## Stored data

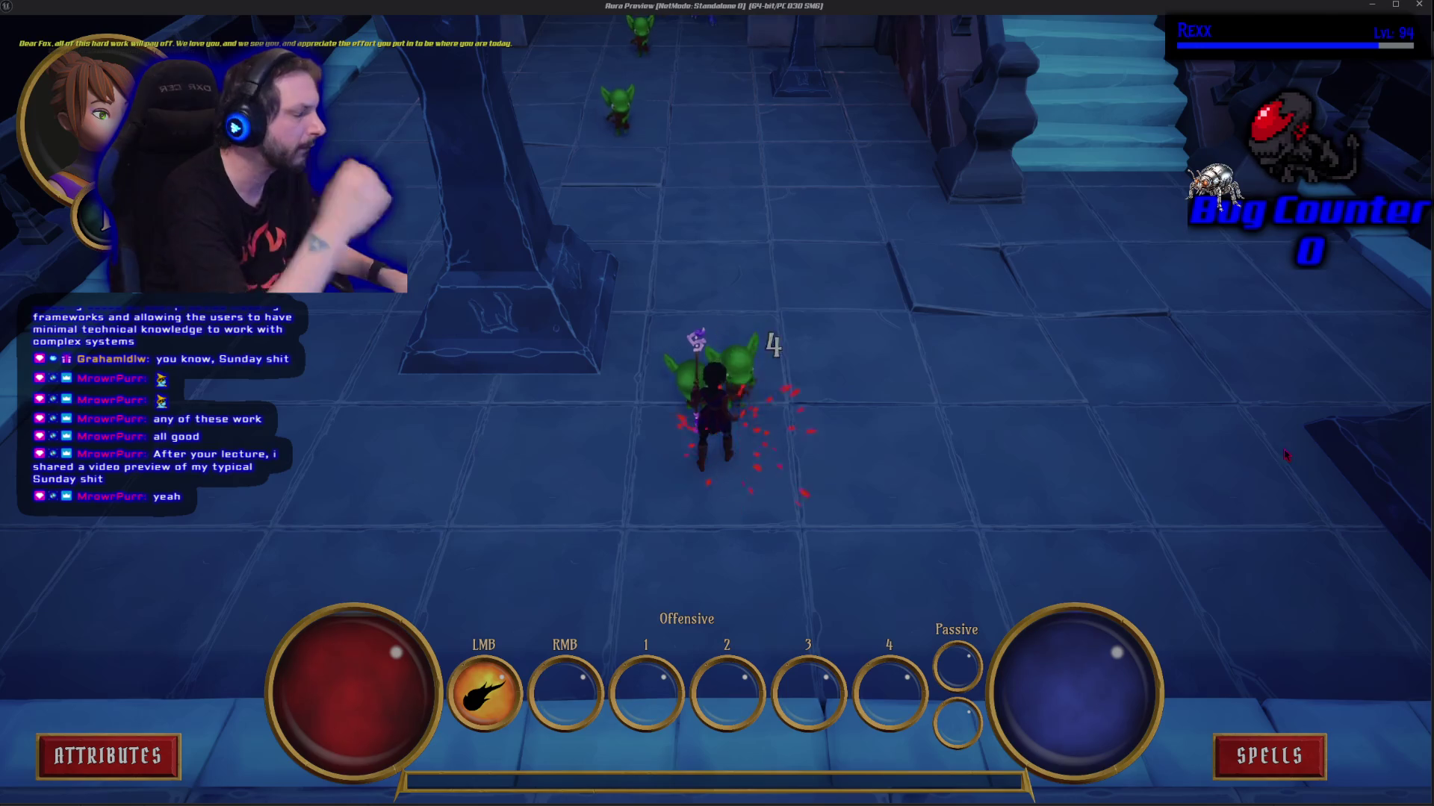
pyautogui.press('alt+Tab')
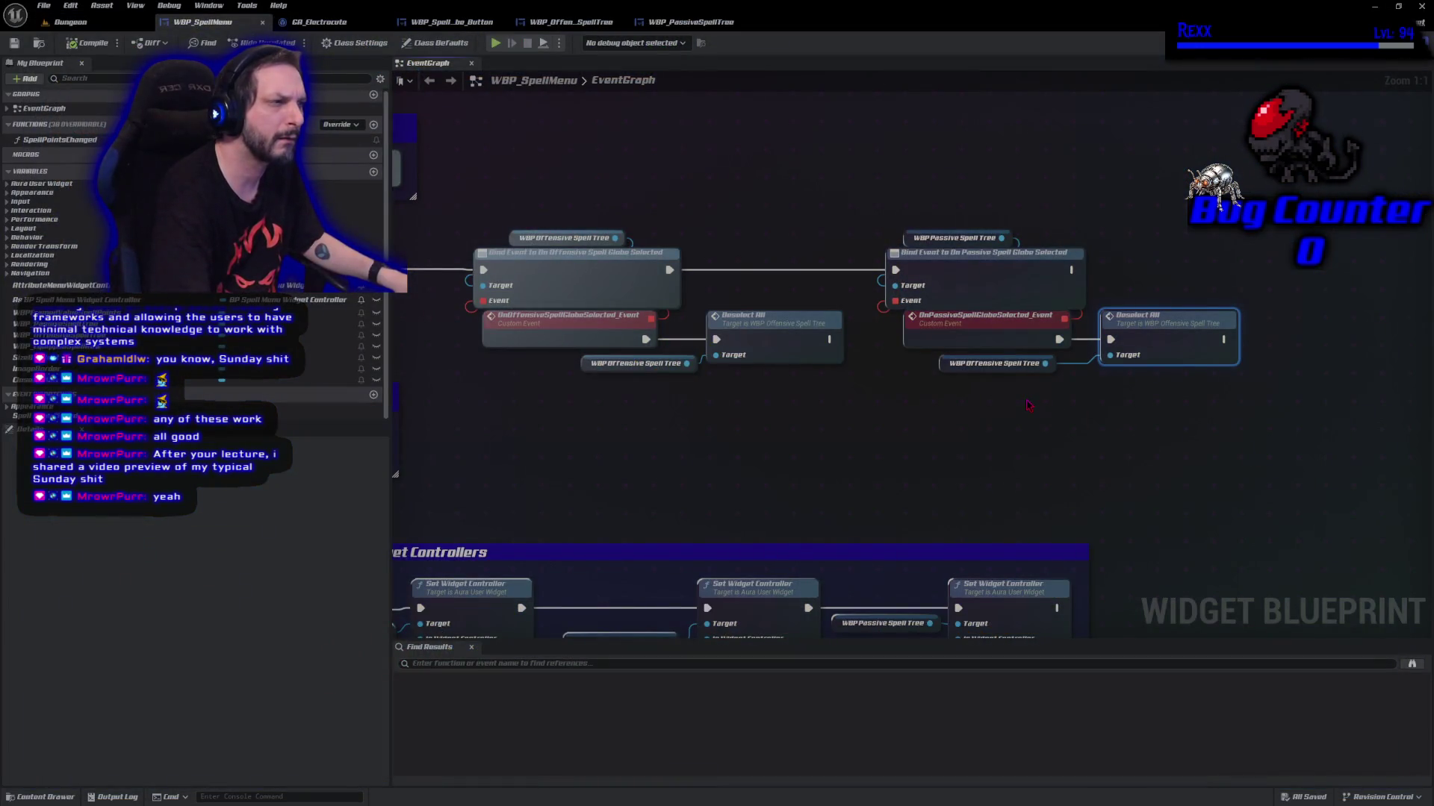
# Break the offensive globe event's link to Deselect All, then play and open the Abilities menu
pyautogui.click(754, 326)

## Work instructions
Restate word for word the lines from the one holding "# Break the" to the end of the listing, both ends included, and nothing more.

## Expected answer
# Break the offensive globe event's link to Deselect All, then play and open the Abilities menu
pyautogui.click(754, 326)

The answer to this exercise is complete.